== DATA PROVIDED ==

○ ○ ○ ○ ○

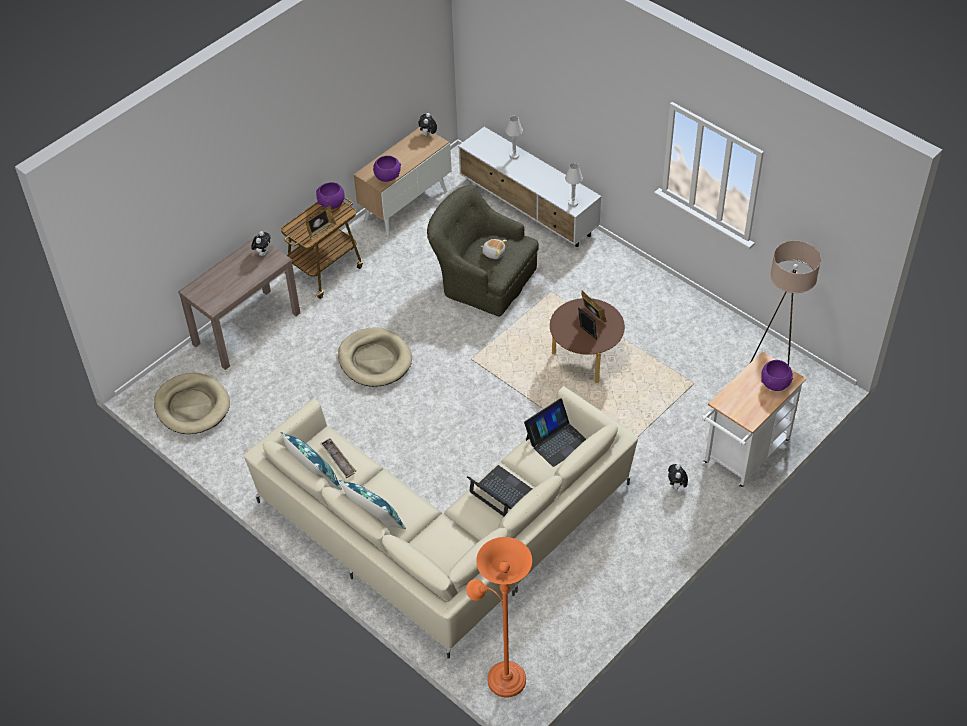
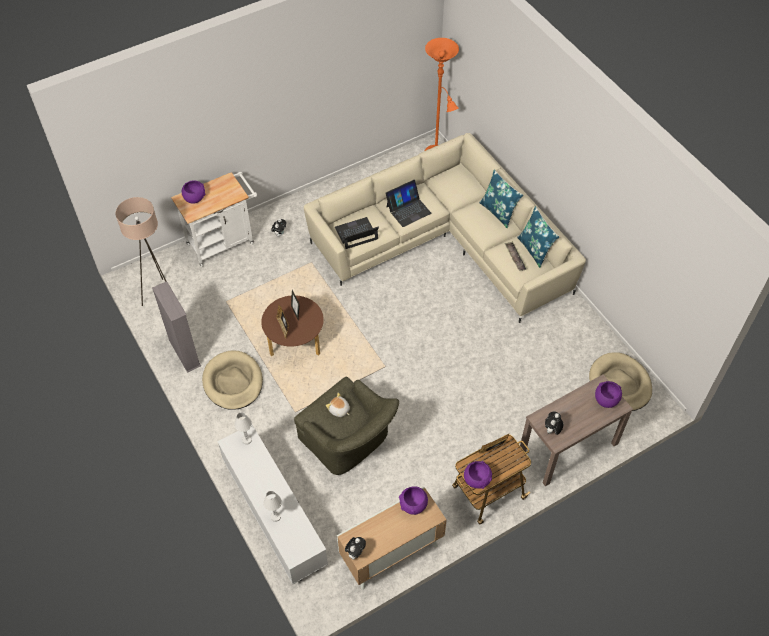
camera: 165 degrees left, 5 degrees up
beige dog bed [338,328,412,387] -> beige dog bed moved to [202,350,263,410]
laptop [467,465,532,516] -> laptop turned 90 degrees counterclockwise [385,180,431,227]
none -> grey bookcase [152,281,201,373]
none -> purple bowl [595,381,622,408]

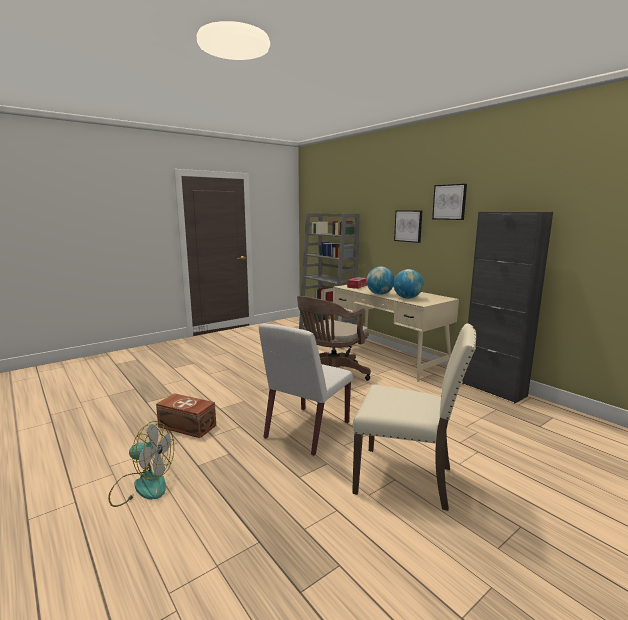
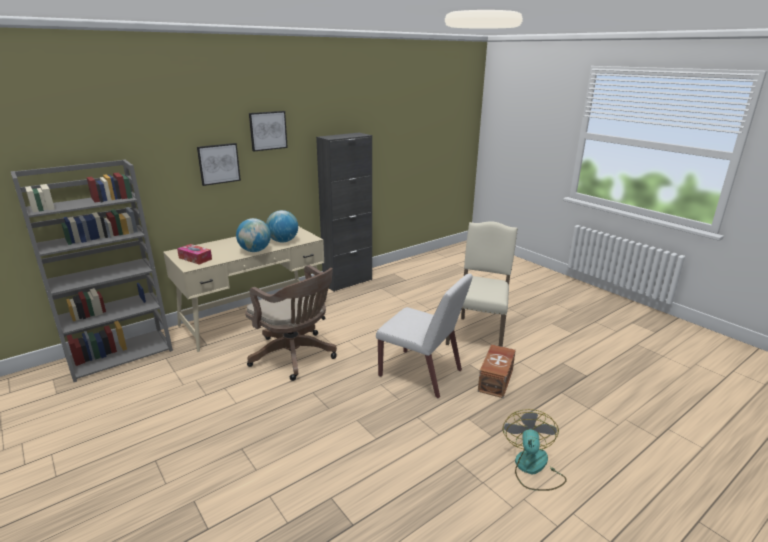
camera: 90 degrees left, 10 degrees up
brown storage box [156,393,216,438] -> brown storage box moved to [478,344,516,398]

○ ○ ○ ○ ○

== HOW TO COMPLETE THIS TASK ==
Write out each line of the data exactly; the images should be left out.

== SOLUTION TO THE EXERCISE ==
camera: 165 degrees left, 5 degrees up
beige dog bed [338,328,412,387] -> beige dog bed moved to [202,350,263,410]
laptop [467,465,532,516] -> laptop turned 90 degrees counterclockwise [385,180,431,227]
none -> grey bookcase [152,281,201,373]
none -> purple bowl [595,381,622,408]

camera: 90 degrees left, 10 degrees up
brown storage box [156,393,216,438] -> brown storage box moved to [478,344,516,398]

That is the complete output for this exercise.